What a wonderful act of personal munificence
I have no doubt that millions of Swiss citizens are mumbling their appreciation over a bier und pretzel to Johann Rupert for receiving the shot in a show of typical altruism. What a wonderful act of personal munificence to the Swiss people from the wealthiest South African alive.
And in South Africa, the IMF could not have timed their update on the ‘state of the nation’ any better. As though we needed any reminder after 2020 that perhaps things were not going as we would have hoped, those perennial killjoys from Washington could not even risk visiting Pretoria to deliver their update.
As with so much bad news these days, it was delivered over Zoom.
The IMF reminded us that even a disheartening and morbidly depressing truth will continue to be true no matter how many times it is repeated.

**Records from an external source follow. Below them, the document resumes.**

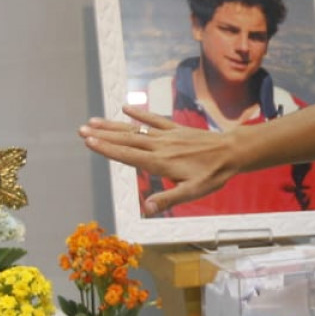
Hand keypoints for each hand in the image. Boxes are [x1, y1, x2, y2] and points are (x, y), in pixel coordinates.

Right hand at [79, 106, 238, 214]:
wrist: (232, 152)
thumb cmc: (213, 175)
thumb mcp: (192, 192)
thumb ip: (168, 198)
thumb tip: (146, 208)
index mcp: (160, 162)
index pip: (128, 155)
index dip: (107, 149)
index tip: (89, 141)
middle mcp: (160, 146)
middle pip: (126, 139)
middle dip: (103, 135)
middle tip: (81, 130)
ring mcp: (167, 135)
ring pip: (135, 128)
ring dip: (114, 125)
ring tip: (94, 121)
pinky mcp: (176, 129)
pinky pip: (154, 119)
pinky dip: (139, 113)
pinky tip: (125, 107)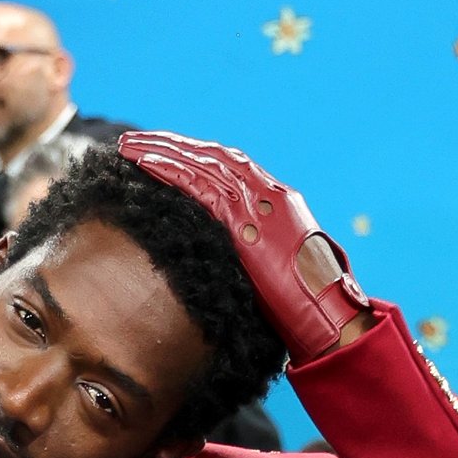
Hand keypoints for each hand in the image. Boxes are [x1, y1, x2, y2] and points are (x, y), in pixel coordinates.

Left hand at [114, 130, 371, 364]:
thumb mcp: (284, 273)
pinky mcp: (243, 220)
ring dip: (162, 152)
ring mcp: (256, 203)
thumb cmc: (309, 307)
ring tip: (129, 147)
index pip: (231, 168)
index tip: (168, 154)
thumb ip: (262, 259)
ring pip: (201, 163)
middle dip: (173, 146)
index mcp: (279, 203)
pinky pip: (198, 185)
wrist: (327, 316)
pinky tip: (144, 164)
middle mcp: (268, 194)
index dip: (196, 158)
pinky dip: (169, 170)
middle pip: (213, 157)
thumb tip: (246, 272)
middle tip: (137, 142)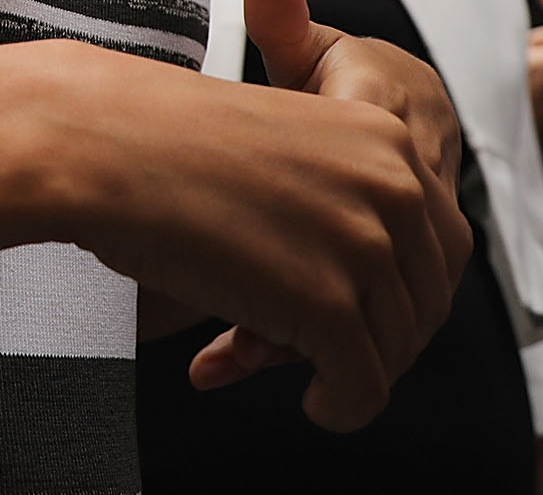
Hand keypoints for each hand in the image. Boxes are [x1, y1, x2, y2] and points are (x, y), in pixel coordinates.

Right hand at [125, 0, 472, 432]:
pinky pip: (363, 386)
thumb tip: (379, 266)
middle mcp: (389, 185)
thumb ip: (345, 188)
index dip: (406, 291)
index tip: (371, 312)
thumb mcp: (285, 141)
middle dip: (385, 336)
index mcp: (384, 135)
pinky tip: (318, 403)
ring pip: (396, 348)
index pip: (442, 243)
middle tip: (341, 353)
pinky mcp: (327, 303)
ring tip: (309, 372)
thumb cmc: (161, 141)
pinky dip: (343, 407)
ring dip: (353, 371)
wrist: (100, 143)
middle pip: (427, 299)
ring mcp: (362, 244)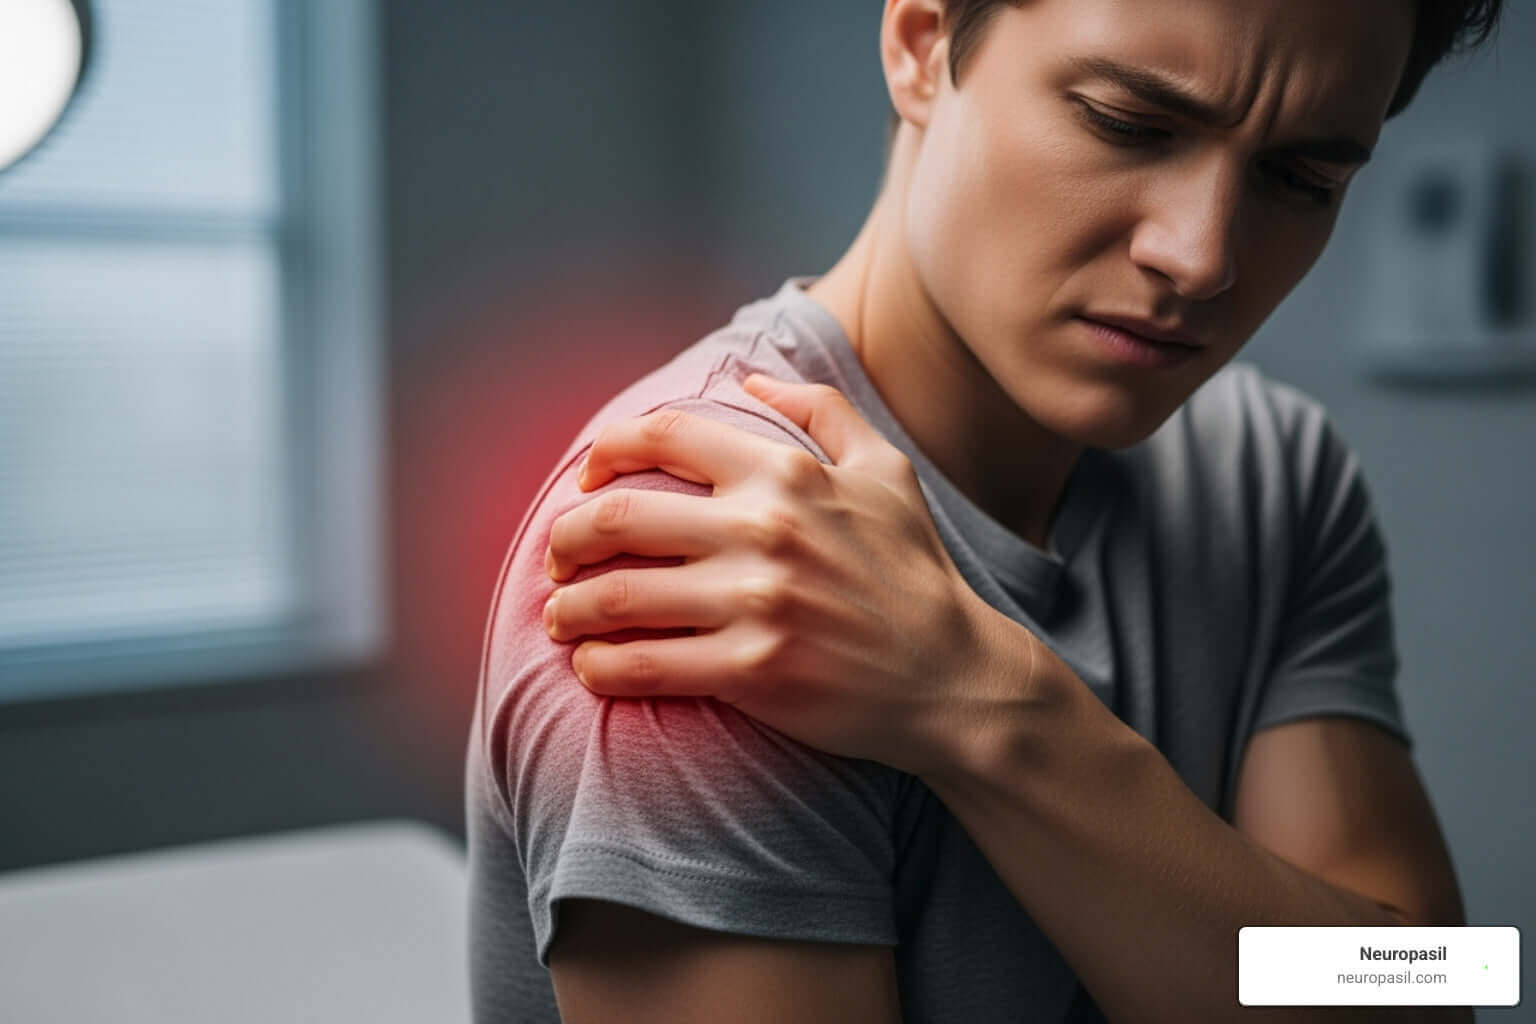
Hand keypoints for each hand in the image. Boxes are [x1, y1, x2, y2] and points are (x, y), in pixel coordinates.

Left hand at [543, 374, 1045, 776]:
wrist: (954, 677)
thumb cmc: (914, 573)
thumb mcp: (886, 472)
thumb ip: (822, 413)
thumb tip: (751, 381)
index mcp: (785, 473)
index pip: (663, 435)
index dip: (604, 452)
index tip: (584, 480)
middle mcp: (765, 528)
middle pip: (619, 516)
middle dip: (566, 539)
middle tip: (556, 561)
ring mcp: (757, 601)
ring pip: (618, 595)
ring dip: (569, 609)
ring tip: (561, 619)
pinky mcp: (753, 670)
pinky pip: (645, 663)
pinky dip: (600, 666)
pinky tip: (593, 667)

Stop press: implementing structural reforms are ‘more urgent than ever’.
In a statement which could have been an exercise in the most lazy copy and paste analysis from any one of countless similar reports on the parlous condition our country finds itself it, the fund repeated its familiar mantra of the remedies needed to fix South Africa’s broken economy, institution and society.
“As per our previous advice, creating conditions to boost private investment, redefining the role of the public sector in network industries to facilitate competition, and tightening fiscal policy to rein in rapidly increasing debt are imperative,” it said.
If being insane is doing the same thing and expecting a different outcome, at least the IMF comes across as eminently cogent in its complete lack of any expectation that anything, at all, even negligibly important, will change.
ECONOMIC BOUNCE BACK IN THE SECOND HALF OF 2021
However, despite the reality of the last few weeks being a rude awakening to those idealists amongst us, some remain optimistic.
Reza Moghadam, chief economic adviser at Morgan Stanley, says that although there are differences of opinion on the scale and locations of an economic bounce back in 2021, “growth across the world will be stronger than people think because you’ll have a massive recovery in the second [half]”.
The new US President Joe Biden said at his inauguration that this is a moment of “history and hope”. As hard as it might be, we might as well try and believe it.